Spa Day- Our Way-On the Hwy

We are doing the Camino spa style

We are doing the Camino spa style

Spa Day
June 6, 2014

Ok…this might not look like the Korean Spa, but we do have similar ingredients-salt, vinegar and cold water. I will also be scrubbing our feet with pumice and than rubbing down both feet and legs with Vaseline. Feels great on our feet and ankles. Might even do this treatment again before bed.

We packed up our bags and headed out to the post office in Pamplona. They opened at 9 am and we already knew that by the time we started to climb “the hill” it would be very hot. Others who were going onto La Reina had said to avoid doing this in the heat of the day.

While on the way to the post office, a large group of middle school students were walking by us. Some girls stopped us to interview us…really they were more interested in interviewing Abby. Their assignment was to interview pilgrims in their native tongue. The teacher told me that the point of the assignment was to teach the students that they needed to know more than Spanish and English in order to be a pilgrim. She was their French teacher. The Spanish government heavily encourages their young people to walk either the full Camino or at least the last 100km ( the amount one has to walk in order to receive the Compostela) as this looks good on their resume when applying for the university and even for a job.

This took some time, but we enjoyed helping them fulfill their assignment. Afterwards, the teacher walked us to the post office. Ok, this was yet another experience in why you should familiarize yourself with the written language in the country you are traveling to.
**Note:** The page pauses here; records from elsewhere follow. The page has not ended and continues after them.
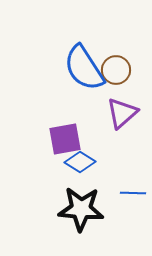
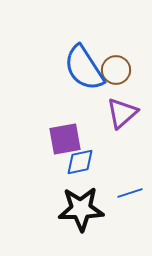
blue diamond: rotated 44 degrees counterclockwise
blue line: moved 3 px left; rotated 20 degrees counterclockwise
black star: rotated 6 degrees counterclockwise
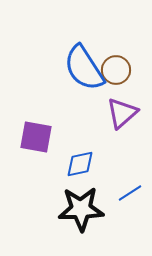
purple square: moved 29 px left, 2 px up; rotated 20 degrees clockwise
blue diamond: moved 2 px down
blue line: rotated 15 degrees counterclockwise
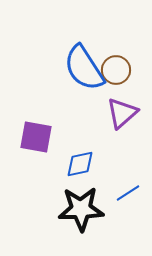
blue line: moved 2 px left
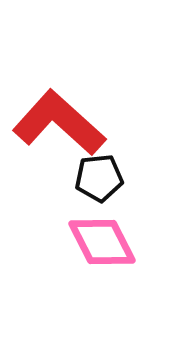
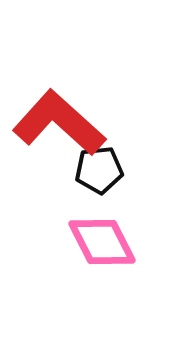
black pentagon: moved 8 px up
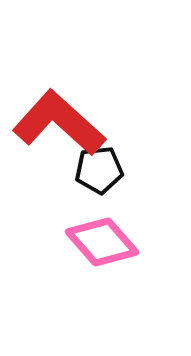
pink diamond: rotated 14 degrees counterclockwise
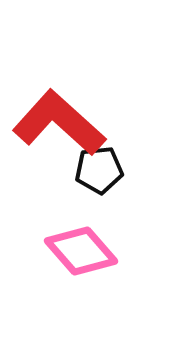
pink diamond: moved 21 px left, 9 px down
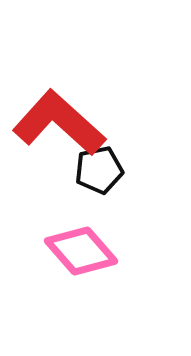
black pentagon: rotated 6 degrees counterclockwise
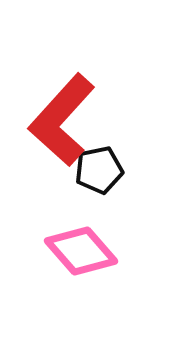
red L-shape: moved 3 px right, 3 px up; rotated 90 degrees counterclockwise
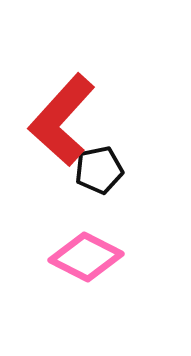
pink diamond: moved 5 px right, 6 px down; rotated 22 degrees counterclockwise
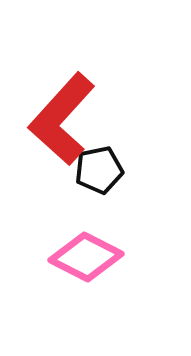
red L-shape: moved 1 px up
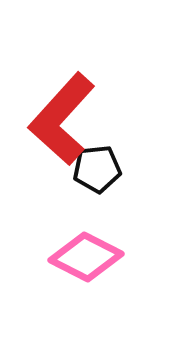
black pentagon: moved 2 px left, 1 px up; rotated 6 degrees clockwise
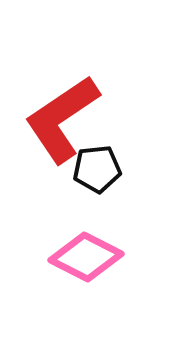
red L-shape: rotated 14 degrees clockwise
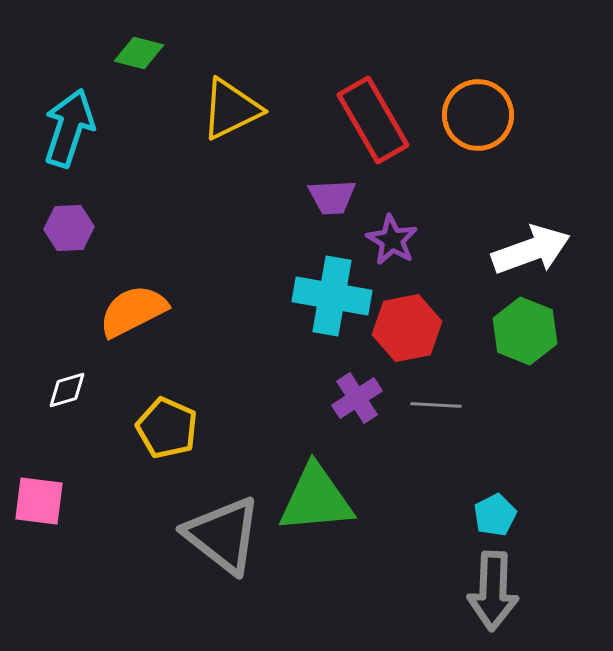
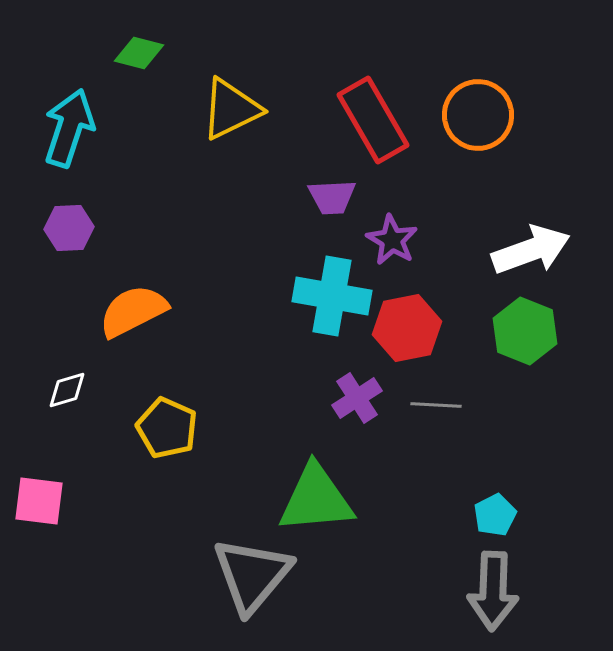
gray triangle: moved 29 px right, 40 px down; rotated 32 degrees clockwise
When you pack too much stuff ( it isn’t crap…it is good quality stuff that is needed for the Camino, but hey…every ounce counts!) and need to send it home, you have to fill out a form. And don’t count on having a friendly, English speaking postal worker to help you out. I will tell you right now, THAT is not going to happen.

We stuffed the box. Weighed the box. Gasped at the price to send the box home. Purged the box. Re-weighed the box and found it to still cost a lot, but it was doable for 36€. Yes…please go to my go fund me site and stick some more money into the account.
After we finished, we had the stuff leftover in the Ikea bag. So we placed the bag on a bench in the park. Someone will appreciate the good stuff within…unless the police are called for a bomb report.

Finally made it on to the Camino. We stopped at the fruit stand, the bread shop, the market. Then we had to find a restroom. We found it at the university AND we even got a cool Camino stamp on our credential for peeing!

Onto we walked. We are staying at this beautiful Albergue Roncal in Cizur Menor that is a family home. The gardens are way beautiful. Our feet. Our soul. Our body…they are all thinking us. Well worth the 10€ For each of us to stay here instead of the 4€ place down by the historic church. No bed bugs here.

So after walking 4km or 6km ( depends on the book you use) we parked ourselves for a nice rest stop before climbing over “the hill” which we will take on early in the morning.